Laut der Studie reisten 156 Männer, 36 Frauen und 25 Kinder von Ende 2012 bis Ende 2014 von Bosnien-Herzegowina nach Syrien. Bis Jänner 2015 kehrten 48 Männer und drei Frauen zurück. 25 Männer und eine Frau wurden getötet. Angesichts von 3,8 Millionen bosnischen Staatsbürgern liegt der Anteil an IS-Kämpfern bei 41 von einer Million. 60 Prozent dieser IS-Kämpfer haben zuvor in amtsbekannten salafistischen Gemeinschaften gelebt, etwa in Gornja Maoča, Ošve und Dubnica. 20 Prozent lebten vorher in Westeuropa oder den USA.
Kriminelle Vorgeschichte
Mindestens 44 der 156 Männer haben eine kriminelle Vorgeschichte. Manche wurden wegen Raubes, illegalen Waffenbesitzes oder Vergewaltigung verurteilt. Die meisten reisten über Sarajevo mit dem Flugzeug in die Türkei und dann nach Syrien. So eine Reise kostet etwa 100 Euro. Seit die bosnischen Gesetze 2014 verschärft wurden und die „Abreise zum Kampf im Ausland“unter Strafe gestellt wurde, hat dies aber als Abschreckung gewirkt.
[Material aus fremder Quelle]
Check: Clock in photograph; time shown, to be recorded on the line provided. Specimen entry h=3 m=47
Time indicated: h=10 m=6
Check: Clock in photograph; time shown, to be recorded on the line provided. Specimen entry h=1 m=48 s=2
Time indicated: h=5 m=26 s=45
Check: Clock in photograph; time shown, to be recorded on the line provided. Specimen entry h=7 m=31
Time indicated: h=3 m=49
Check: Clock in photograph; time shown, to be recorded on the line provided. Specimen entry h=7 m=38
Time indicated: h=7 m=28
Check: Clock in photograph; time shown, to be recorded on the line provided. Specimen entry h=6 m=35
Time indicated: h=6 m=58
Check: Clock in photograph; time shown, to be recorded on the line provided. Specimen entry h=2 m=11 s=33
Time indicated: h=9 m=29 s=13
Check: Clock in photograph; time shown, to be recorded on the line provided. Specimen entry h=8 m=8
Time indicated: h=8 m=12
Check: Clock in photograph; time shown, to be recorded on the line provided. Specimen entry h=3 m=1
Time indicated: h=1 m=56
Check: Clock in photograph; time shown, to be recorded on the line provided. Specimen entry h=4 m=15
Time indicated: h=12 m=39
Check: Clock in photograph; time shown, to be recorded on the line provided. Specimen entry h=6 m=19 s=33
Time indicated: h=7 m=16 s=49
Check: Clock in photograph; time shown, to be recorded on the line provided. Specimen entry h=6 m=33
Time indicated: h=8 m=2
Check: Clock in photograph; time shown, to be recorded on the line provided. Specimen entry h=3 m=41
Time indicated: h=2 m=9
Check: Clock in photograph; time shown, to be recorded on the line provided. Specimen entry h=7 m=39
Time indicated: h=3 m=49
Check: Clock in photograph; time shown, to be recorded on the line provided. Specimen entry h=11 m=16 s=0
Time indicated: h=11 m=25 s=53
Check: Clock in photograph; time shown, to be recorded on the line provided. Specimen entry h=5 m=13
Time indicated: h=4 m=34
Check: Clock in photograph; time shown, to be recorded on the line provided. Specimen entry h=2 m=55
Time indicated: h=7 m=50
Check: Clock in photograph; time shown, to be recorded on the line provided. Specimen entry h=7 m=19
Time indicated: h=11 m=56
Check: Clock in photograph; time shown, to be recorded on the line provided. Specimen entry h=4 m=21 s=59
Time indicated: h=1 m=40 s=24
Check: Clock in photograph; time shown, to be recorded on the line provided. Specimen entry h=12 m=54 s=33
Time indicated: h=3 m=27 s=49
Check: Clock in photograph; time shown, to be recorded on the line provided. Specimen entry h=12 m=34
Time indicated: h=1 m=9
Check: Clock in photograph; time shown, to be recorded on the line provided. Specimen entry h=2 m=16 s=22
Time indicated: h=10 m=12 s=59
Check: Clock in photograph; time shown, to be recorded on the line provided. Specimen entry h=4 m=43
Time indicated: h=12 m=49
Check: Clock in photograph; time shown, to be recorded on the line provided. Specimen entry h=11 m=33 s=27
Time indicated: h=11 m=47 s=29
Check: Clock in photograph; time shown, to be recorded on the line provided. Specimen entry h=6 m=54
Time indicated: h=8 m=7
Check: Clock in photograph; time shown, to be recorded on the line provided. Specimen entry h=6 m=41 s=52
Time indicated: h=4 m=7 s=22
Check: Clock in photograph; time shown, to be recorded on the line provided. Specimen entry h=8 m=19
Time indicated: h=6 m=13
Die Autoren der Studie betonen, dass es schwierig sei, festzustellen, ob die Kämpfer wirklich nach Syrien ausgereist seien, ob sie sich noch dort befänden oder ob sie zurückgekehrt seien. Zudem machten es die dezentralisierten Polizeistrukturen in Bosnien schwer, Daten aktuell zu halten.
Genutzt für Islamophobie
Azinović und Jusić betonen auch, wie wichtig es sei, dass die bosnische Gesellschaft ihre „voyeuristische Haltung“gegenüber dem Phänomen aufgibt und soziale Korrektive in Schulen und der Zivilgesellschaft entwickelt werden. Gerade weil etwa 40 Prozent der Bosnier Muslime sind, ist Achtsamkeit in der medialen Berichterstattung zentral. Propaganda gegen „muslimische Terroristen“auf dem Balkan, die es besonders im Krieg (1992–1995) gab, wird schließlich noch immer von islamophoben Kräften genutzt.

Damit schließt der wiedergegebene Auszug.